• **Exercise goal**
From the entries, copy each line that includes "Beige".

*** Block opens ***

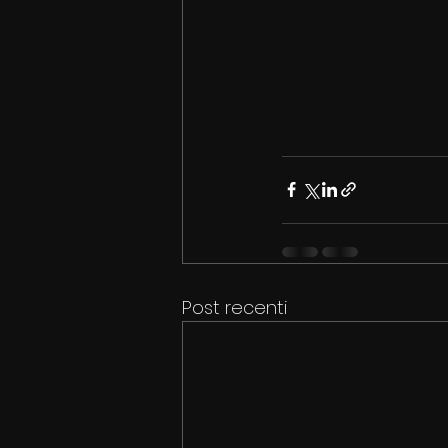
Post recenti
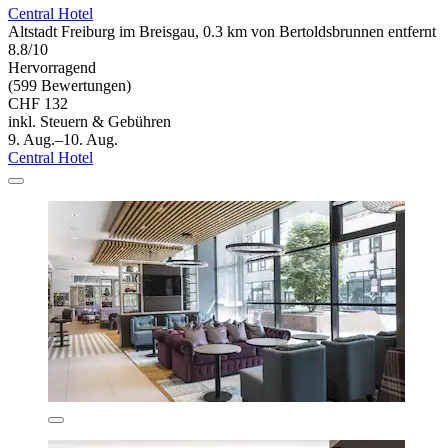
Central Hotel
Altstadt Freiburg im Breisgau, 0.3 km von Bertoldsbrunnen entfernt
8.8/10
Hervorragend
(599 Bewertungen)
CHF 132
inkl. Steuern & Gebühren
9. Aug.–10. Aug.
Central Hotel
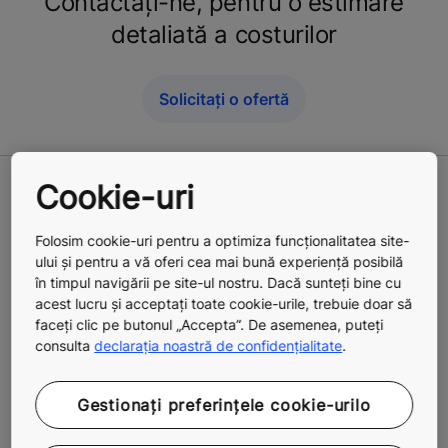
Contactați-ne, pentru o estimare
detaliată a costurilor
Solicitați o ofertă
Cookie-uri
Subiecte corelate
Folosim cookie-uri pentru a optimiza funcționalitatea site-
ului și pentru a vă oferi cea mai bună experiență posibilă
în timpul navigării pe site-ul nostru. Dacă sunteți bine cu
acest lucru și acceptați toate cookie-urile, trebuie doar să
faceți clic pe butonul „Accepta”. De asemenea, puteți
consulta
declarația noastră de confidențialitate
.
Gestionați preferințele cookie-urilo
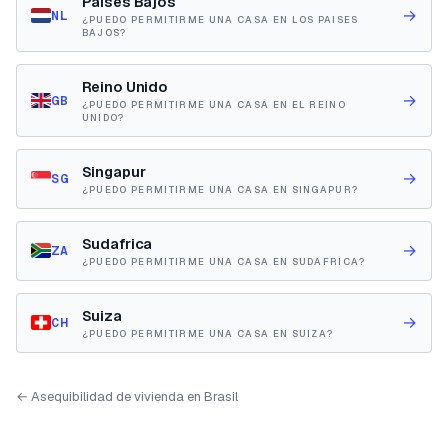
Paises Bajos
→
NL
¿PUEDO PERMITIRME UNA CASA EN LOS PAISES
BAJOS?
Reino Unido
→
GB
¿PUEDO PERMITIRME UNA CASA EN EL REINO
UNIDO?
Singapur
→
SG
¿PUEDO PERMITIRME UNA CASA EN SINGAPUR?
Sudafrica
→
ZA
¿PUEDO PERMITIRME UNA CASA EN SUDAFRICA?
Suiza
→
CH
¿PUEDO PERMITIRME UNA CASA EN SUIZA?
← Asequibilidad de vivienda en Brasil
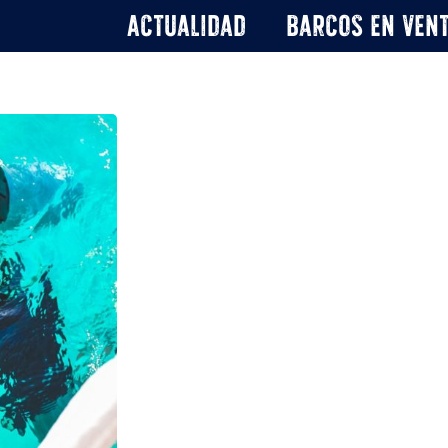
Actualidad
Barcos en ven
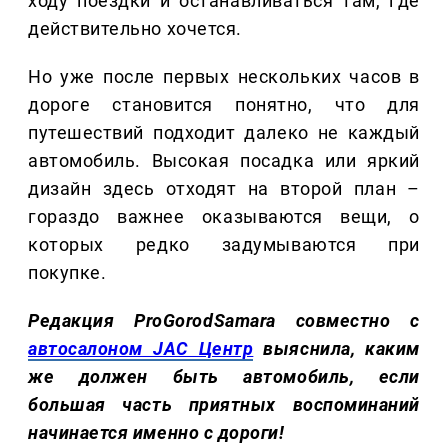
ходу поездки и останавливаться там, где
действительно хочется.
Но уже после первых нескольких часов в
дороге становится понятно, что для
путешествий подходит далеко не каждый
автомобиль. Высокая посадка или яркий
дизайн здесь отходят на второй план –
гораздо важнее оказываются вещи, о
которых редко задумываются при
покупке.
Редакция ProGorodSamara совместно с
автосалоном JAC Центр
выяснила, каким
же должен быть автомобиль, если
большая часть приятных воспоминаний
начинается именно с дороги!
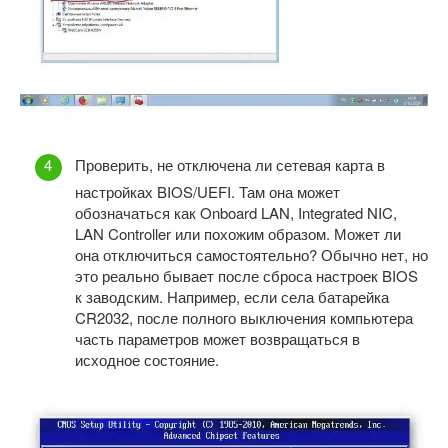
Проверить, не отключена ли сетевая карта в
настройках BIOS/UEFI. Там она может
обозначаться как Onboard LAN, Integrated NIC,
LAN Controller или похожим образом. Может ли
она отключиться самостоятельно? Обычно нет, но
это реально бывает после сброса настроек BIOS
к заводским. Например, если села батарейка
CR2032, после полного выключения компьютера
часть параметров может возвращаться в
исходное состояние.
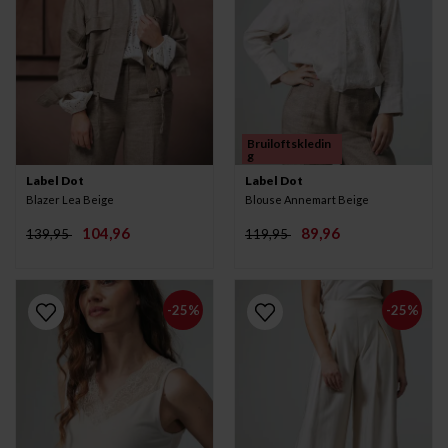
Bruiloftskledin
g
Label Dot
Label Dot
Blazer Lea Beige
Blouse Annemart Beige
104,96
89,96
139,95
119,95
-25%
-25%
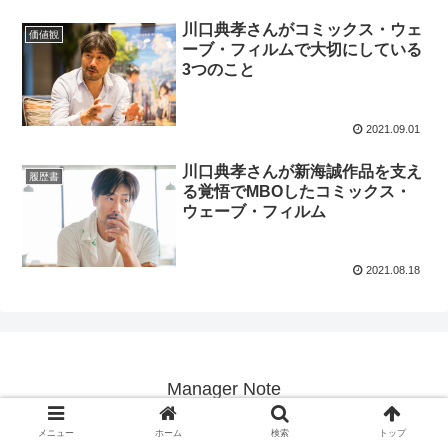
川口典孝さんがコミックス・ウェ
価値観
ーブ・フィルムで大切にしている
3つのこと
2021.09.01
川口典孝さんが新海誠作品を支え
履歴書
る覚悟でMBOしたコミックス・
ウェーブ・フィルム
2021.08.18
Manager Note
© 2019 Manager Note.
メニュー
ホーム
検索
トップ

*** Block closes ***
*** Block opens ***

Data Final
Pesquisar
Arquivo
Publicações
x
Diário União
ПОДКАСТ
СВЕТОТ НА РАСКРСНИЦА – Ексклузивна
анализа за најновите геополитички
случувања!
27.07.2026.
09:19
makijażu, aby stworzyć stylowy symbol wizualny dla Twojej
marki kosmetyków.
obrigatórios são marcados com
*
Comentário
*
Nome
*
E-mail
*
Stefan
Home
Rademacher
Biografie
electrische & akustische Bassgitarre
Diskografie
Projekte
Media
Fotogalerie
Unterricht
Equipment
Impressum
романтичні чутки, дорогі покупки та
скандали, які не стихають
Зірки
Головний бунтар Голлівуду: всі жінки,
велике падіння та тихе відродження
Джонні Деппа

*** Block closes ***

• **Your solution**
Blazer Lea Beige
Blouse Annemart Beige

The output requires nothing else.